Mr. McWilliams filed suit against Logicon in federal district court on December 13, 1995, alleging that during the course of his employment with Logicon, he suffered from a number of disabling conditions for which he requested accommodation, and that Logicon discriminatorily terminated his employment as a result of his disabling conditions in violation of the Americans with Disabilities Act, 42 U.S.C. § 12101 et seq.
Logicon responded to Mr. McWilliams' complaint on January 3, 1996, with a motion requesting the court dismiss the complaint for lack of subject matter jurisdiction or, in the alternative, stay litigation pending arbitration pursuant to the clauses contained in the above-referenced acceptance letters.2 The district court entered an order granting a stay pending arbitration on July 9, 1996 and at Mr. McWilliams' request, appointed a former state court judge as arbitrator. On May 23, 1997, the district court entered judgment on the arbitration award in favor of Logicon. This appeal followed.
We review the district court's ruling regarding the arbitrability of Mr. McWilliams' claims de novo. Armijo v. Prudential Ins. Co., 72 F.3d 793, 796 (10th Cir.1995). The issues presented are straightforward: (1) whether Mr. McWillliams' Americans with Disabilities Act claims are subject to binding arbitration in accordance with the Federal Arbitration Act; and (2) if Mr. McWilliams' claims are subject to arbitration, whether Logicon waived its right to compel arbitration by waiting until after Mr. McWilliams filed suit to invoke the arbitration agreement.

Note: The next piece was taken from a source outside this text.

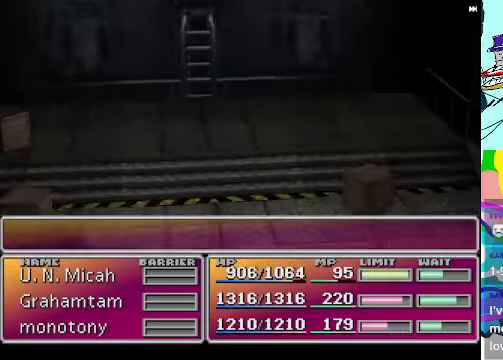
{"buttons": ["R1"], "left_stick": "center", "events": []}
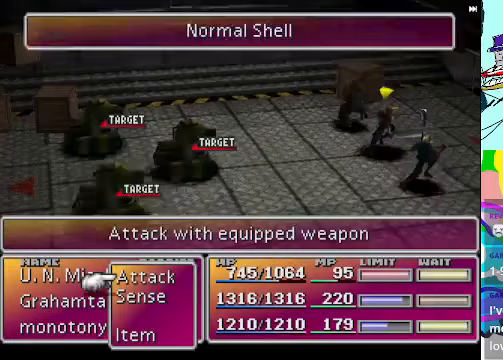
{"buttons": ["R1"], "left_stick": "center", "events": []}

Mr. McWilliams posits two reasons why his claims against Logicon are not arbitrable. He first asserts the Federal Arbitration Act does not apply to him because of its express exemption for “workers engaged in foreign or interstate commerce.” 9 U.S.C. § 1. Curiously, however, he concludes this argument by suggesting the nature of his employment relationship was “something less than contractual,” and therefore “the alleged arbitration clause [is] not worthy of enforcement.” Second, Mr. McWilliams argues the arbitration clause at issue is limited in scope to claims or disputes “arising out of the termination” of his employment. By characterizing his claims as arising “mainly from Logicon's denial of reasonable accommodation during the course of his employment,” not from his termination, Mr. McWilliams attempts to insulate his complaint from the scope of the arbitration clause.
Mr. McWilliams cannot have his cake and eat it too-he either had an employment contract potentially within the ambit of the Federal Arbitration Act's “workers engaged in interstate commerce” exemption,3 or he did not. For purposes of considering his first argument, we therefore will assume, without deciding, the requisite employment contract existed between Mr. McWilliams and Logicon. The question then becomes whether we should construe the exemption broadly to include all contracts of employment affecting commerce, or limit its application to that class of workers, such as transportation workers, who actually are engaged in the movement of goods in foreign or interstate commerce.
Many courts have considered this precise issue, however, the Tenth Circuit has not.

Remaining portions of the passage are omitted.